DEmRNAs can influence fraction of CD4+ memory T cells through several pathways, including “IL-6-JAK-STAT3 signaling pathway” (NES =1.58, P=0.001), “IL-27 pathway” (NES =1.54, P=0.016), and “cytokine signaling in immune system” (NES =1.55, P=0). STAT3 transcription factor signaling is critical in human memory T cell formation (36). IL-27R signaling plays a role in altering fraction of CD4+ memory T cells and regulating the magnitude and quality of secondary immune responses during rechallenge infections (37). These data indicate that transformation of CD4 memory T cell number can be relevant with these signal pathways. Besides, gemcitabine-resistant PC cell group showed a CD4+ memory T cell signature while “memory CD4 T cell vs. B cell up” (NES =1.43, P=0.010) were significantly enriched in the gemcitabine-resistant group, and “naive vs. memory CD4 T cell up” (NES =−1.32, P=0.009) was well enriched in the parental group. These findings confirm alteration of CD4+ memory T cells and potential mechanism under gemcitabine resistance.

Finally, we found that effector memory CD4+ T cells and not central memory CD4+ T cells had a positive effect on the prognosis of PC patients, indicating a substantial role of effector memory CD4+ T cells. IFN-γ priming is regarded as a mechanism affecting effector memory CD4+ T cells (37). Our results also showed that “go response to interferon gamma” (NES =1.85, P=0) and “go cellular response to interferon gamma” (NES =1.81, P=0) were significantly enriched in the gemcitabine-resistant group. Together, these findings suggested that gemcitabine therapeutic effect altered effector memory CD4+ T cells by IFN-γ priming and responding to related pathways.

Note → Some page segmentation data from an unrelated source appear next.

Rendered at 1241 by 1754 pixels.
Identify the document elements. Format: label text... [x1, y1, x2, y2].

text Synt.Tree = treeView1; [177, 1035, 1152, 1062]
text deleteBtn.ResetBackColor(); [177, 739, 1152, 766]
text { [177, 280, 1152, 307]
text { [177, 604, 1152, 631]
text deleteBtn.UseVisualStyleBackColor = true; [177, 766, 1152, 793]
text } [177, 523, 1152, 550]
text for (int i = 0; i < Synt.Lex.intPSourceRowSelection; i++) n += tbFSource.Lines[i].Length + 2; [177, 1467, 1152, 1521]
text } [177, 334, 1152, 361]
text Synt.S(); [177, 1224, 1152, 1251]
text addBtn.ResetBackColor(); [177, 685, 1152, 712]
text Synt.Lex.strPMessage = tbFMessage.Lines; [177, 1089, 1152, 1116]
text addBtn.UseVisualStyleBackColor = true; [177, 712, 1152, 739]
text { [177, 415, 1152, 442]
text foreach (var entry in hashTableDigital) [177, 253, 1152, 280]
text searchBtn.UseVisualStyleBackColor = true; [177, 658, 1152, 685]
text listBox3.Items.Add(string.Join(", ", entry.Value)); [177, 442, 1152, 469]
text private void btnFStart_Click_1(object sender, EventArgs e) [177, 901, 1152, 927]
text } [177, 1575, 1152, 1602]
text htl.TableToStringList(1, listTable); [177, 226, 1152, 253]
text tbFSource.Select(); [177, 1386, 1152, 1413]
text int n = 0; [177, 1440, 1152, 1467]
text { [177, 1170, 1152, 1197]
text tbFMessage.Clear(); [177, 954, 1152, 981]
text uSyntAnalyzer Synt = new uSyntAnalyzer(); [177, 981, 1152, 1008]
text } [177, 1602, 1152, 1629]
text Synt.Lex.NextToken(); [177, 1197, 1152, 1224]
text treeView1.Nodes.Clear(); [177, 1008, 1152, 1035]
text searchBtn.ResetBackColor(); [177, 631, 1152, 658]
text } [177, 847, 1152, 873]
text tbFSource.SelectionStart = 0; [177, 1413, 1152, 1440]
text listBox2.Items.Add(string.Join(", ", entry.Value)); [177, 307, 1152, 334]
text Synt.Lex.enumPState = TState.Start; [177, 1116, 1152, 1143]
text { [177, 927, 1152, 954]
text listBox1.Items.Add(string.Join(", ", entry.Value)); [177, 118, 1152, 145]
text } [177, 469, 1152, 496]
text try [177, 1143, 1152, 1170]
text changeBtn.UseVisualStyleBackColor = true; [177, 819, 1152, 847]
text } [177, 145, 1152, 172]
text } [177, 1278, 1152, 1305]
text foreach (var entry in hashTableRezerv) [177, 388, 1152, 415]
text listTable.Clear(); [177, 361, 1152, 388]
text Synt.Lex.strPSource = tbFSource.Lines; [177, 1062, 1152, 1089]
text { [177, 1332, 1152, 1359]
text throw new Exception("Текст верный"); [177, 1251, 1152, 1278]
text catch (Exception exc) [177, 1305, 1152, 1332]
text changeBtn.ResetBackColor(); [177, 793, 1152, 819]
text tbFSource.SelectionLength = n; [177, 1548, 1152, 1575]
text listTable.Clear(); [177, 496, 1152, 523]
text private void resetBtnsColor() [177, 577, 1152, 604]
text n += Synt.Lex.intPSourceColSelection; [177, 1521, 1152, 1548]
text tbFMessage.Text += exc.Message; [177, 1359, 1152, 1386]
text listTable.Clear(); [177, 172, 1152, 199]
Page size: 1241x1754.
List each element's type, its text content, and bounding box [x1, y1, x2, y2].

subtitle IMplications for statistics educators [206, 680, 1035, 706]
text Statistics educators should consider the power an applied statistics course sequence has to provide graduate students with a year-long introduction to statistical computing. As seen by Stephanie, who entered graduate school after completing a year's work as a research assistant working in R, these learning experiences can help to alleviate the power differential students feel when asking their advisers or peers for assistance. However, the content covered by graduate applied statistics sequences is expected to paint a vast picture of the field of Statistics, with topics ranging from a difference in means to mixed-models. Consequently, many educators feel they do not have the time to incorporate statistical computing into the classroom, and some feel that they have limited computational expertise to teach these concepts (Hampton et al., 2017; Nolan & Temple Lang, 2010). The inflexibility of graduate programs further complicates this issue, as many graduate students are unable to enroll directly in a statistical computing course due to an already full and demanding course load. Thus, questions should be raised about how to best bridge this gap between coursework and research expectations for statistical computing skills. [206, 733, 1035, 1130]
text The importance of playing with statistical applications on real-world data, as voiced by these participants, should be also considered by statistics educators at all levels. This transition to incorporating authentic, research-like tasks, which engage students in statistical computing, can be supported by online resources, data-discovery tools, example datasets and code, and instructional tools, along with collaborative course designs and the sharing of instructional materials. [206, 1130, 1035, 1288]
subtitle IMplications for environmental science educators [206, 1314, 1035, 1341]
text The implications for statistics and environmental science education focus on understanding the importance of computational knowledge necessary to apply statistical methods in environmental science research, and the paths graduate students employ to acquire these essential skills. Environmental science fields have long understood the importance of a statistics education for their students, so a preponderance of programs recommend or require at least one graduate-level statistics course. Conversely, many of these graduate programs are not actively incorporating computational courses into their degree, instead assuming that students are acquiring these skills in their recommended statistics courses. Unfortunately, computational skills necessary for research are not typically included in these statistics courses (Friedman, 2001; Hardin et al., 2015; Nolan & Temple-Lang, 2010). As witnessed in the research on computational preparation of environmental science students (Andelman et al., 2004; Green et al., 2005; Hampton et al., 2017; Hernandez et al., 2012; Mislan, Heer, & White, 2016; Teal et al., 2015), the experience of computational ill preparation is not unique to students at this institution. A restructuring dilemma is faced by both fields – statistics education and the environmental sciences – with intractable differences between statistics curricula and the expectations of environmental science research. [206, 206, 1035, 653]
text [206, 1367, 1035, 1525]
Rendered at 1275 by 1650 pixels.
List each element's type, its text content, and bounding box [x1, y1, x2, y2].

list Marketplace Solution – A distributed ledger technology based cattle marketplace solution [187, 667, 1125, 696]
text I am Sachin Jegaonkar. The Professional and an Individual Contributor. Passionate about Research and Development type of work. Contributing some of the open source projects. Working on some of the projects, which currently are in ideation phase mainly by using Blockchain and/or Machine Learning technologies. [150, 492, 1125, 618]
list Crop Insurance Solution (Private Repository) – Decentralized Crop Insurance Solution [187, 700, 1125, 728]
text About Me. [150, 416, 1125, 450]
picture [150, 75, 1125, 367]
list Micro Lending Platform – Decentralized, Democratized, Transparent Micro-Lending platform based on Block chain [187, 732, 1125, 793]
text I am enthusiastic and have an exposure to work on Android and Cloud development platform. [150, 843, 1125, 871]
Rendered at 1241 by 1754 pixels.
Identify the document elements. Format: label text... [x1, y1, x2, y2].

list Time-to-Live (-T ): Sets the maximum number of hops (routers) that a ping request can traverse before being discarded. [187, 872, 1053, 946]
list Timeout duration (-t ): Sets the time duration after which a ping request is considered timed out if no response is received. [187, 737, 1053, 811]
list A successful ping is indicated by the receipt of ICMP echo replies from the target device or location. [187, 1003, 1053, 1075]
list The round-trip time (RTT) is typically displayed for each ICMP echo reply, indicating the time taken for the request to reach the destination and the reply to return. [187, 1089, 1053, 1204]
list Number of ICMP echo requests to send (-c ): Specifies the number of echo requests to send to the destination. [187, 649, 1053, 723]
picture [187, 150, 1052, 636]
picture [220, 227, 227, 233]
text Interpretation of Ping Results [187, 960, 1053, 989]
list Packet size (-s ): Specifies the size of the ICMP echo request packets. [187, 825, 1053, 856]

Memory CD4+ T cells has been reported to be an important part in tumor microenvironment. Memory CD4+ T cells has been identified in more infiltrated in colorectal cancer than normal tissue, particularly in T1-2 tumor stage (38). Central memory CD4+ T cells enrichment score seem higher in invasive tumors that were not ductal/lobular carcinoma in triple-negative breast cancer (39). Central memory CD4+ T cells seem relative hypometabolism and favorable prognosis in lung adenocarcinoma (40). These reports suggest the clinical relevance of memory CD4+ T cells in various tumors and important role in tumor microenvironment. In patients with advanced PC treated with gemcitabine, a slight increase in the absolute numbers of effector memory CD4+ T cells is noted during treatment, suggesting the potential key role of memory CD4+ T cells in treatment with gemcitabine (41). Gemcitabine treatment is regard to promote immunosuppressive microenvironment in PC (42-44). However, no researches about memory CD4+ T cells alteration in gemcitabine resistant PC patients and their clinical relevance are reported, which has been discussed in our study.

Conclusions

Our study provides a splendid insight on gemcitabine resistance and association between chemotherapy resistance and tumor immune infiltration status in PC. However, further experiments are required, as we did not completely prove our conclusion.